● **EXERCISE**: Repeat the listing below in full, keeping every character as it is.

________

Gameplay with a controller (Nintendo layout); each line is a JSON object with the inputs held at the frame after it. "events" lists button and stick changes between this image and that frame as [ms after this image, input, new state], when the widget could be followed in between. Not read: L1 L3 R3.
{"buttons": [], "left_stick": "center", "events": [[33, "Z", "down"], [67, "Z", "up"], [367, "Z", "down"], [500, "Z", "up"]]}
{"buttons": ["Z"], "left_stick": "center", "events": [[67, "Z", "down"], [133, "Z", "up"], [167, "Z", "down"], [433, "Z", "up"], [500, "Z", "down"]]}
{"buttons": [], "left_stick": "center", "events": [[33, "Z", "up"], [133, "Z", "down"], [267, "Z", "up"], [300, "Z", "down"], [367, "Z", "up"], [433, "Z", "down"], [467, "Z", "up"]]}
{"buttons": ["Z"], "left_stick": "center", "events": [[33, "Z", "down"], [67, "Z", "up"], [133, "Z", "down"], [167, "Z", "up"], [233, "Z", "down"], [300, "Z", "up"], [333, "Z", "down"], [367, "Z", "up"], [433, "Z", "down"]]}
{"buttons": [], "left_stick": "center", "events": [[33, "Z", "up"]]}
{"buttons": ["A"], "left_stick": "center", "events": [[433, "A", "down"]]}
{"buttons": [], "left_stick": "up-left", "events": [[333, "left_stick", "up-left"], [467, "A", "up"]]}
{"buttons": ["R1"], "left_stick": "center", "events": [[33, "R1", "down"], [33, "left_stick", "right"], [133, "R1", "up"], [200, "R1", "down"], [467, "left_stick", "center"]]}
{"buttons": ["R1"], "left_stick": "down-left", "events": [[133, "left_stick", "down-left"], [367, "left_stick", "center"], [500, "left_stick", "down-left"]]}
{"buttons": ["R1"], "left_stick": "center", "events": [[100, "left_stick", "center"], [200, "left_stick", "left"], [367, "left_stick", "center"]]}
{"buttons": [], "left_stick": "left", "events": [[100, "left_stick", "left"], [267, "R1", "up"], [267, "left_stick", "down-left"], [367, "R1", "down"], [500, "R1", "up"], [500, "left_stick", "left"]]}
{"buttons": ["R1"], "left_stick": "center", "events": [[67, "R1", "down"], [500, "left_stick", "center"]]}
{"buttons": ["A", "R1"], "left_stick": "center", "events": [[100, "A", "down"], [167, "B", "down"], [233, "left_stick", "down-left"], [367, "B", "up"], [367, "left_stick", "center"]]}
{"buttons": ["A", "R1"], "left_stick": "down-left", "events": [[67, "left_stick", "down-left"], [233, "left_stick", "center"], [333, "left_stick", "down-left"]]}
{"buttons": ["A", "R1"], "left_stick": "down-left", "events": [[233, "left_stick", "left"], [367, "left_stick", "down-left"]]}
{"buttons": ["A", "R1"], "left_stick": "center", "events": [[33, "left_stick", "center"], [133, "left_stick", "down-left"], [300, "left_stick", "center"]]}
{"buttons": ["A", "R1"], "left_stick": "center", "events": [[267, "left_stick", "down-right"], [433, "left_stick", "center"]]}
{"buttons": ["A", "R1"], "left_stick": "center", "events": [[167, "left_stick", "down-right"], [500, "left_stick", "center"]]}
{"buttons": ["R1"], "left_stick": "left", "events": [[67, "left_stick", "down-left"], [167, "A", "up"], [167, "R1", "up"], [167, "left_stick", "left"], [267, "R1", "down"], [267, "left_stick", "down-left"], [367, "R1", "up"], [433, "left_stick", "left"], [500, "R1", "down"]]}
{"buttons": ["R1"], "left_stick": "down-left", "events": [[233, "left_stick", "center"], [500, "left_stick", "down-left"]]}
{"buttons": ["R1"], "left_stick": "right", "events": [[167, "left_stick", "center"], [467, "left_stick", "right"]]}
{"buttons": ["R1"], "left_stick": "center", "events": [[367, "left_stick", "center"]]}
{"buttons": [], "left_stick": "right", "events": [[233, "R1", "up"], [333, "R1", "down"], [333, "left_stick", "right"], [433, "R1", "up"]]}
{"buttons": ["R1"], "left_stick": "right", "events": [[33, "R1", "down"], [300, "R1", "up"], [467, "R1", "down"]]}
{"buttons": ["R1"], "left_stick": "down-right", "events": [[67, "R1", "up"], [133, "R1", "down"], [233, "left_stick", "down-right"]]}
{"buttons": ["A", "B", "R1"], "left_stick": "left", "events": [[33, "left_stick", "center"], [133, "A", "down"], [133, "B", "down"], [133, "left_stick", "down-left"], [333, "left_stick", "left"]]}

________

● **SOLVED EXERCISE**:
Gameplay with a controller (Nintendo layout); each line is a JSON object with the inputs held at the frame after it. "events" lists button and stick changes between this image and that frame as [ms after this image, input, new state], when the widget could be followed in between. Not read: L1 L3 R3.
{"buttons": [], "left_stick": "center", "events": [[33, "Z", "down"], [67, "Z", "up"], [367, "Z", "down"], [500, "Z", "up"]]}
{"buttons": ["Z"], "left_stick": "center", "events": [[67, "Z", "down"], [133, "Z", "up"], [167, "Z", "down"], [433, "Z", "up"], [500, "Z", "down"]]}
{"buttons": [], "left_stick": "center", "events": [[33, "Z", "up"], [133, "Z", "down"], [267, "Z", "up"], [300, "Z", "down"], [367, "Z", "up"], [433, "Z", "down"], [467, "Z", "up"]]}
{"buttons": ["Z"], "left_stick": "center", "events": [[33, "Z", "down"], [67, "Z", "up"], [133, "Z", "down"], [167, "Z", "up"], [233, "Z", "down"], [300, "Z", "up"], [333, "Z", "down"], [367, "Z", "up"], [433, "Z", "down"]]}
{"buttons": [], "left_stick": "center", "events": [[33, "Z", "up"]]}
{"buttons": ["A"], "left_stick": "center", "events": [[433, "A", "down"]]}
{"buttons": [], "left_stick": "up-left", "events": [[333, "left_stick", "up-left"], [467, "A", "up"]]}
{"buttons": ["R1"], "left_stick": "center", "events": [[33, "R1", "down"], [33, "left_stick", "right"], [133, "R1", "up"], [200, "R1", "down"], [467, "left_stick", "center"]]}
{"buttons": ["R1"], "left_stick": "down-left", "events": [[133, "left_stick", "down-left"], [367, "left_stick", "center"], [500, "left_stick", "down-left"]]}
{"buttons": ["R1"], "left_stick": "center", "events": [[100, "left_stick", "center"], [200, "left_stick", "left"], [367, "left_stick", "center"]]}
{"buttons": [], "left_stick": "left", "events": [[100, "left_stick", "left"], [267, "R1", "up"], [267, "left_stick", "down-left"], [367, "R1", "down"], [500, "R1", "up"], [500, "left_stick", "left"]]}
{"buttons": ["R1"], "left_stick": "center", "events": [[67, "R1", "down"], [500, "left_stick", "center"]]}
{"buttons": ["A", "R1"], "left_stick": "center", "events": [[100, "A", "down"], [167, "B", "down"], [233, "left_stick", "down-left"], [367, "B", "up"], [367, "left_stick", "center"]]}
{"buttons": ["A", "R1"], "left_stick": "down-left", "events": [[67, "left_stick", "down-left"], [233, "left_stick", "center"], [333, "left_stick", "down-left"]]}
{"buttons": ["A", "R1"], "left_stick": "down-left", "events": [[233, "left_stick", "left"], [367, "left_stick", "down-left"]]}
{"buttons": ["A", "R1"], "left_stick": "center", "events": [[33, "left_stick", "center"], [133, "left_stick", "down-left"], [300, "left_stick", "center"]]}
{"buttons": ["A", "R1"], "left_stick": "center", "events": [[267, "left_stick", "down-right"], [433, "left_stick", "center"]]}
{"buttons": ["A", "R1"], "left_stick": "center", "events": [[167, "left_stick", "down-right"], [500, "left_stick", "center"]]}
{"buttons": ["R1"], "left_stick": "left", "events": [[67, "left_stick", "down-left"], [167, "A", "up"], [167, "R1", "up"], [167, "left_stick", "left"], [267, "R1", "down"], [267, "left_stick", "down-left"], [367, "R1", "up"], [433, "left_stick", "left"], [500, "R1", "down"]]}
{"buttons": ["R1"], "left_stick": "down-left", "events": [[233, "left_stick", "center"], [500, "left_stick", "down-left"]]}
{"buttons": ["R1"], "left_stick": "right", "events": [[167, "left_stick", "center"], [467, "left_stick", "right"]]}
{"buttons": ["R1"], "left_stick": "center", "events": [[367, "left_stick", "center"]]}
{"buttons": [], "left_stick": "right", "events": [[233, "R1", "up"], [333, "R1", "down"], [333, "left_stick", "right"], [433, "R1", "up"]]}
{"buttons": ["R1"], "left_stick": "right", "events": [[33, "R1", "down"], [300, "R1", "up"], [467, "R1", "down"]]}
{"buttons": ["R1"], "left_stick": "down-right", "events": [[67, "R1", "up"], [133, "R1", "down"], [233, "left_stick", "down-right"]]}
{"buttons": ["A", "B", "R1"], "left_stick": "left", "events": [[33, "left_stick", "center"], [133, "A", "down"], [133, "B", "down"], [133, "left_stick", "down-left"], [333, "left_stick", "left"]]}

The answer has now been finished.